Text for analysis

┌──

Between 1982 and 1992, the number of abortion clinics in the state decreased by six, going from 26 in 1982 to twenty in 1992. In 2014, there were eleven facilities which provided abortions of which nine were abortion clinics. In 2014, 91% of the counties in the state did not have an abortion clinic. That year, 48% of women in the state aged 15–44 lived in a county without an abortion clinic. In March 2016, there were six Planned Parenthood clinics in the state. In 2017, Planned Parenthood closed three clinics in the state. This was done around their plans to try to consolidate reproductive services they offered. Later that year, there were three total Planned Parenthood clinics in the state of which two offered abortion services. At the time, the population was 456,213 for women aged 15–49.

== Statistics ==
In the period between 1972 and 1974, there were zero recorded illegal abortion deaths in the state. In 1990, 181,000 women in the state faced the risk of an unintended pregnancy. Between 2011 and 2014, there was a 10% decline in the number of abortions performed in the state. In 2013, there were 150 abortions among white women aged 15–19, 20 abortions for black women aged 15–19, 370 abortions for Hispanic women aged 15–19, and 70 abortions for women of all other races. In 2014, 51% of adults said in a poll by the Pew Research Center that abortion should be legal in all or most cases. The 2023 American Values Atlas reported that, in their most recent survey, 67% of New Mexicans said that abortion should be legal in all or most cases. In 2017, the state had an infant mortality rate of 5.9 deaths per 1,000 live births.

After Roe v. Wade was overturned on June 24, 2022, the number of abortions in New Mexico more than tripled, primarily due to patients traveling from states with abortion bans.

└──

(Stored entries)
┌──

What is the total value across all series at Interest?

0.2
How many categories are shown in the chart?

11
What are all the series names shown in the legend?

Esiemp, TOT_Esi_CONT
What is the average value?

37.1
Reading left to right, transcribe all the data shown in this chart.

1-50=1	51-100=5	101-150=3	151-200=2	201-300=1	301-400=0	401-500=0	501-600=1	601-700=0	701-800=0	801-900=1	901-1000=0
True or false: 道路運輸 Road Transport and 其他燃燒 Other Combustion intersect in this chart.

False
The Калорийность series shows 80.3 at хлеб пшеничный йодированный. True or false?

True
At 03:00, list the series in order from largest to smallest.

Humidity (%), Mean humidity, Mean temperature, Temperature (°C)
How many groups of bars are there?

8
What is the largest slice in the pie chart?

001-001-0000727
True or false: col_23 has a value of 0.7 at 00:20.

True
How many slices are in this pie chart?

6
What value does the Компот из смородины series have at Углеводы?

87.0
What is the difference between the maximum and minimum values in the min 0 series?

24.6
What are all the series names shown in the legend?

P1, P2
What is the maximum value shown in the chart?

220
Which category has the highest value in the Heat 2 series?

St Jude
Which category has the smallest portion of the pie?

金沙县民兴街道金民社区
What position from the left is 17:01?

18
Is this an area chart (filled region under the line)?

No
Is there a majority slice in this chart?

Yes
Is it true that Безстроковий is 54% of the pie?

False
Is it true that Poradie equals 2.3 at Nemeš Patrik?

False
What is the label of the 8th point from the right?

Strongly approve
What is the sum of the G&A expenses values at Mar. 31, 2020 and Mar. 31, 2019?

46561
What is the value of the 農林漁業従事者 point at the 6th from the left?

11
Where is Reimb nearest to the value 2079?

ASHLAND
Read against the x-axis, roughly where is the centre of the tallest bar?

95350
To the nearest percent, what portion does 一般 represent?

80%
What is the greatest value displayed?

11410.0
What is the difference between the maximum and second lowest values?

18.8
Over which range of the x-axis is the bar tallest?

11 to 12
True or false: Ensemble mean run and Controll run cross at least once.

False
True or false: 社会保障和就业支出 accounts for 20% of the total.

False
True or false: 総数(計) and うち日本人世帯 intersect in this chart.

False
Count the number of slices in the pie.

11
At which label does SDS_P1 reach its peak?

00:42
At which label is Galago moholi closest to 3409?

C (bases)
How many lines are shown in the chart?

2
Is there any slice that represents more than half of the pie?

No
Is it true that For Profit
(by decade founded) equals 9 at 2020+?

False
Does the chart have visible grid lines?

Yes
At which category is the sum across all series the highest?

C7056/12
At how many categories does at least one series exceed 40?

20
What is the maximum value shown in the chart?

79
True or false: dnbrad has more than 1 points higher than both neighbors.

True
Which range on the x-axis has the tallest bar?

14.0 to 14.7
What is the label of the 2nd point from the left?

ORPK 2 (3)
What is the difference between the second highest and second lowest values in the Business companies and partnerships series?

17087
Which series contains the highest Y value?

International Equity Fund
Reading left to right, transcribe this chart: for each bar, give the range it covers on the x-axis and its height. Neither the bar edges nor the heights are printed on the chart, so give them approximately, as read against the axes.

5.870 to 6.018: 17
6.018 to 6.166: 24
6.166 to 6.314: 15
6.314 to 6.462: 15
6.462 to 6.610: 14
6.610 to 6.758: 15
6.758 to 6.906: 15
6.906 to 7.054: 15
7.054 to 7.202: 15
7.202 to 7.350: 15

└──

Task list
1. Please copy the passage on abortion in New Mexico between "After Roe v." and "with abortion bans.", inclusive.
2. Render this sentence from the passage on abortion in New Mexico in Spanish: "In 2017, the state had an infant mortality rate of 5.9 deaths per 1,000 live births."
3. Write what comes next in the passage on abortion in New Mexico, starting after its final sentence.
The records are separate from the passage on abortion in New Mexico.

Replies
1.
After Roe v. Wade was overturned on June 24, 2022, the number of abortions in New Mexico more than tripled, primarily due to patients traveling from states with abortion bans.

2. En 2017, el estado tenía una tasa de mortalidad infantil de 5,9 muertes por cada 1000 nacidos vivos.

3.
Number of reported abortions, abortion rate and percentage change in rate by geographic region and state in 1992, 1995 and 1996
| Census division and state | Number |  |  | Rate |  |  | % change 1992–1996 |
| 1992 | 1995 | 1996 | 1992 | 1995 | 1996 |
| US Total | 1,528,930 | 1,363,690 | 1,365,730 | 25.9 | 22.9 | 22.9 | –12 |
| Mountain | 69,600 | 63,390 | 67,020 | 21 | 17.9 | 18.6 | –12 |
| Arizona | 20,600 | 18,120 | 19,310 | 24.1 | 19.1 | 19.8 | –18 |
| Colorado | 19,880 | 15,690 | 18,310 | 23.6 | 18 | 20.9 | –12 |
| Idaho | 1,710 | 1,500 | 1,600 | 7.2 | 5.8 | 6.1 | –15 |
| Montana | 3,300 | 3,010 | 2,900 | 18.2 | 16.2 | 15.6 | –14 |
| Nevada | 13,300 | 15,600 | 15,450 | 44.2 | 46.7 | 44.6 | 1 |
| New Mexico | 6,410 | 5,450 | 5,470 | 17.7 | 14.4 | 14.4 | –19 |
| Utah | 3,940 | 3,740 | 3,700 | 9.3 | 8.1 | 7.8 | –16 |
| Wyoming | 460 | 280 | 280 | 4.3 | 2.7 | 2.7 | –37 |

Number, rate, and ratio of reported abortions, by reporting area of residence and occurrence and by percentage of abortions obtained by out-of-state residents, US CDC estimates
| Location | Residence |  |  | Occurrence |  |  | % obtained by out-of-state residents | Year | Ref |
| No. | Rate^ | Ratio^^ | No. | Rate^ | Ratio^^ |
| New Mexico | 3,655 | 9.2 | 140 | 4,500 | 11.3 | 173 | 21 | 2014 |  |
| New Mexico | 3,502 | 8.9 | 142 | 4,573 | 11.6 | 185 | 27.0 | 2016 |  |
^number of abortions per 1,000 women aged 15–44; ^^number of abortions per 1,000 live births

== Abortion financing ==
Seventeen states including New Mexico used their own funds to cover all or most "medically necessary" abortions sought by low-income women under Medicaid, thirteen of which are required by state court orders to do so. In 2010, the state had 1,270 publicly funded abortions, of which none were federally funded and 1,270 were state funded. Public funding was still available in May 2018.

== Abortion rights views and activities ==

Women from the state participated in marches supporting abortion rights as part of a #StopTheBans movement in May 2019.

Following the overturn of Roe v. Wade on June 24, 2022, hundreds of abortion rights protesters rallied in Albuquerque.

== Anti-abortion views and activities ==

=== Violence ===

On December 6, 2007, Chad Altman and Sergio Baca were arrested for the arson of Dr. Curtis Boyd's clinic in Albuquerque. Baca's girlfriend had scheduled an appointment for an abortion at the clinic.